BRIEF: Continue the blog post about whether to buy a home, starting after its last line, "Would I buy a home?"

Do I Want to Be a Homeowner?
Yesterday, when I posted about Loftium—the new Seattle startup that wants to loan you down payment money in exchange for a cut of your Airbnb income for the next three years, during which you are required to list your home on Airbnb for 357 days out of the year—Billfolder StateLady asked me whether I’d want to buy a home if I had the down payment saved up.
I don’t think StateLady was asking whether I would want to buy a home with Loftium, because the answer is no, of course not, I’m not even in my apartment for 357 days out of every year so it would be a non-starter. (Also, I wouldn’t want to share my home with a continuous parade of strangers.)
But let’s say I had down-payment money ready to go, right now.
Would I buy a home?

STORED DATA:
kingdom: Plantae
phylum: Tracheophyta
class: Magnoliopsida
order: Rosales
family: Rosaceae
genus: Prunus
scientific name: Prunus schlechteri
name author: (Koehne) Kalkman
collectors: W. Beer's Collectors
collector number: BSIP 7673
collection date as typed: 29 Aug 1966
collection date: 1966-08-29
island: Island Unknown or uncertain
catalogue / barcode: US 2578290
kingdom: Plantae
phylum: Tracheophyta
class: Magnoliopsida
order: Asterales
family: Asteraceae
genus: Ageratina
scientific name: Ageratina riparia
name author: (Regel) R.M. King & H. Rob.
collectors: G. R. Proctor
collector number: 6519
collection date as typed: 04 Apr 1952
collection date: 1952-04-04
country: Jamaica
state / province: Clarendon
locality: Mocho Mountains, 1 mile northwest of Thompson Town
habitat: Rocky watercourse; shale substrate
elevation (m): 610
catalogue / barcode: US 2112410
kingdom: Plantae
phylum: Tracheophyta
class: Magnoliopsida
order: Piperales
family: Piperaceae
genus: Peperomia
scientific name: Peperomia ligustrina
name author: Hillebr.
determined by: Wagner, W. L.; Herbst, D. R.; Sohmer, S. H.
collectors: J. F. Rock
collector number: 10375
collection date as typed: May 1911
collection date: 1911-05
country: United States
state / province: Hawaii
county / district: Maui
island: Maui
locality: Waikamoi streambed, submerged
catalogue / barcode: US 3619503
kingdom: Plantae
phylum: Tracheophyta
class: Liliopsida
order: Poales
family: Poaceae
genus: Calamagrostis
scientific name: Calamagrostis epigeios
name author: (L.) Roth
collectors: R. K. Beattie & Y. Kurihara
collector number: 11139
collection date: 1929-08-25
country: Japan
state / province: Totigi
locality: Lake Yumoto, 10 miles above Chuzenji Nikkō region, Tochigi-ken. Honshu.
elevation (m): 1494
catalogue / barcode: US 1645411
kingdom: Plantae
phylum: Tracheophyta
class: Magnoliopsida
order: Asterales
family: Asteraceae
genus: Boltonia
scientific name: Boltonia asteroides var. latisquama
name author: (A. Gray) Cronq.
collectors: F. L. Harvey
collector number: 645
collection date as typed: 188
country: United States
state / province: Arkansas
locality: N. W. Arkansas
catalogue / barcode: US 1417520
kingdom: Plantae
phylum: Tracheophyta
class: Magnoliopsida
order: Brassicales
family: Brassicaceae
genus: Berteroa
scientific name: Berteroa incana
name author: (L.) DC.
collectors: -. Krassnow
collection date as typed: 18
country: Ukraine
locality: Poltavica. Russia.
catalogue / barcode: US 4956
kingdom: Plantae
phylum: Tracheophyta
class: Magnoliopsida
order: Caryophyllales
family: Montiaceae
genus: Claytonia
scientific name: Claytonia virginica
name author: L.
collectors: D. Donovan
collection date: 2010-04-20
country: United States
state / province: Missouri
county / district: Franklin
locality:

SOLVED EXERCISE:
The earliest I could think about starting the homebuying process would be September 2018. I don’t mean to keep stealth-promoting Nicole Dieker Dot Com, but I just wrote this post about how I’ve blocked off 80 percent of my free time over the next nine months to revise/prep/promote The Biographies of Ordinary People: Volume 2:
I also know what I am giving up. Not necessarily to have this career, but definitely to do all of this and get The Biographies of Ordinary People ready for publication. To do all of this, get Biographies ready, and prioritize the exercise-nutrition-sleep required to do all of this and get Biographies ready means a lot of saying no—whether it’s out loud, or internally before anyone has even asked.
So yeah, homebuying would not fit on the schedule at the moment.
Also, if I did have a pile of money that large, I might use some of it to hire a publicist. (I reached out to a few publicity firms earlier this year, and it turns out the good ones are pretty expensive.)
I know that some of y’all are going to respond with but the equity!!! as if I am leaving money on the table every year I don’t buy property.
But I’ve done a pretty good job of getting more money on my table every year. (Like, $20,000 per year.) Also, home values can go down just as often as they can go up, and there are plenty of people who lost money on their homes.
Plus, a home costs way more than it actually costs. You have to furnish it, for starters—and you already know my ambivalence towards buying furniture. You have to deal with upkeep. You have to clean both the inside and the outside.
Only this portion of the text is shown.